Flat and hierarchical clustering
Flat methods such as k-means partition documents into a chosen number of clusters by optimizing a criterion function, while hierarchical agglomerative methods build a nested tree of clusters, with criterion choice strongly affecting document-clustering quality.

Clinical relevance

Clustering supports exploring and organizing large document sets: grouping search results by subtopic, deduplicating and organizing news, structuring digital libraries, and providing overviews for exploratory search. The cluster hypothesis also informs retrieval methods that exploit document similarity.

History

Clustering was applied to retrieval early, with van Rijsbergen articulating the cluster hypothesis in the 1970s as a rationale for cluster-based retrieval.

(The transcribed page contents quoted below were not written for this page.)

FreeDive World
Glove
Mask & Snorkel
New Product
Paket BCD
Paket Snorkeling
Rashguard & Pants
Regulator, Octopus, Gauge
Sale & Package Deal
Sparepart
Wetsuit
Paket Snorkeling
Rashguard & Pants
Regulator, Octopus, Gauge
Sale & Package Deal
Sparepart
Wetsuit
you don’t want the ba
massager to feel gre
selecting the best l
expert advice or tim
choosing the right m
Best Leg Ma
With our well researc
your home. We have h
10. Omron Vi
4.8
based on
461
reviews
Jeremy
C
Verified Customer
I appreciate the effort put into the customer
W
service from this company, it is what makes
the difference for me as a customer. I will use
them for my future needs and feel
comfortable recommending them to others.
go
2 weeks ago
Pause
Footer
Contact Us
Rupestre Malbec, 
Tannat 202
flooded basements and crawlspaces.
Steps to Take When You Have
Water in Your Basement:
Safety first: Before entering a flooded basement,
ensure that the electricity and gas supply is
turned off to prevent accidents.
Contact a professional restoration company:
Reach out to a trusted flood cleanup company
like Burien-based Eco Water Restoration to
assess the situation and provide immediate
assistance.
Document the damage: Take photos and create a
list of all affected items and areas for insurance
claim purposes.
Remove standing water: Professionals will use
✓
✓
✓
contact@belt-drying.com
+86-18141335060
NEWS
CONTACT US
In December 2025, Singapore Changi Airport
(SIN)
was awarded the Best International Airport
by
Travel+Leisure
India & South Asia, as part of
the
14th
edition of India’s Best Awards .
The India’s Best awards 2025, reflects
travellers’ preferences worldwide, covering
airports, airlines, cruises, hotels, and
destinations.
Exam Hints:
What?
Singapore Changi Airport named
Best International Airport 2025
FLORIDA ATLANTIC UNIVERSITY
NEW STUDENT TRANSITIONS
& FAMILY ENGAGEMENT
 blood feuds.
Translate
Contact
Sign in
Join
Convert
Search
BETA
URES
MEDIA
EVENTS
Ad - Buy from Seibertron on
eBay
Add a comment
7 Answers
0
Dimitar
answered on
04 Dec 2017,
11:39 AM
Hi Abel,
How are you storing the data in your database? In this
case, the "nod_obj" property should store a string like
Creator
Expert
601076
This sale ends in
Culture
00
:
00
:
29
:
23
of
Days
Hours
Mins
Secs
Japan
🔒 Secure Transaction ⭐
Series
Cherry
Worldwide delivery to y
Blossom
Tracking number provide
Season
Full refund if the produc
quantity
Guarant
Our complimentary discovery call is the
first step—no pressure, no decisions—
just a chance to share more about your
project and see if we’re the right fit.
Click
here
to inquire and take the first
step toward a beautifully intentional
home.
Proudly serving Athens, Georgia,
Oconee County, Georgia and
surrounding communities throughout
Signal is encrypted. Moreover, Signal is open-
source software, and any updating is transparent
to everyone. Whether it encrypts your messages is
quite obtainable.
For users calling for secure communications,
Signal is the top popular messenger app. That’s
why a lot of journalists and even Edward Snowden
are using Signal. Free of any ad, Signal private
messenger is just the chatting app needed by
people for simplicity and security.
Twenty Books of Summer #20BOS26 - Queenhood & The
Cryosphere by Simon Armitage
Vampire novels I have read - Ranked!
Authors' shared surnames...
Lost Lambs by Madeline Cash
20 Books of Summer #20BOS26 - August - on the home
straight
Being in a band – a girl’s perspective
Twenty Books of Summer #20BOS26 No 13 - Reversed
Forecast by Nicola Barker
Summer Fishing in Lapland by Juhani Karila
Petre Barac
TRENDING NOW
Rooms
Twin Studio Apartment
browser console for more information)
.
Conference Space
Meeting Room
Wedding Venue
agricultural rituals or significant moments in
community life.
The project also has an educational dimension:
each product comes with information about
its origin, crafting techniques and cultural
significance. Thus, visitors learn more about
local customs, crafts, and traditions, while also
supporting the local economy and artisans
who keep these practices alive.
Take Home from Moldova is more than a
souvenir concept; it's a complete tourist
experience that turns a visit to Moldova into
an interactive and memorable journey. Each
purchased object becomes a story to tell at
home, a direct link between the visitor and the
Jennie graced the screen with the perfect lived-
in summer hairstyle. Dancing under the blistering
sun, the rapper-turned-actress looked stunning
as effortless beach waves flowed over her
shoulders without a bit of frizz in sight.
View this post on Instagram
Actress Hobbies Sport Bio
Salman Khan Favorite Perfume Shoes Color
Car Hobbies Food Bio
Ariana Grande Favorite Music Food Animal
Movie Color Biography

As collections grew, scalable methods such as k-means and bisecting variants and careful comparisons of clustering criteria became standard, and results clustering emerged as a way to organize web search output.

Key figures

  • C. J. van Rijsbergen
  • George Karypis
  • Christopher Manning

Related topics

Seminal works

  • vanrijsbergen1979
  • manning2008
  • zhao2004

Frequently asked questions

What is the cluster hypothesis?
The cluster hypothesis states that documents relevant to the same information need tend to be similar to one another. If true, grouping similar documents brings relevant ones together, which can be exploited to improve or organize retrieval results.
How do you evaluate clustering when there are no labels?
Internal measures assess cluster cohesion and separation directly from the data, while external measures compare clusters against a known categorization when one is available. Both are used, since clustering is unsupervised and 'correctness' depends on the intended purpose.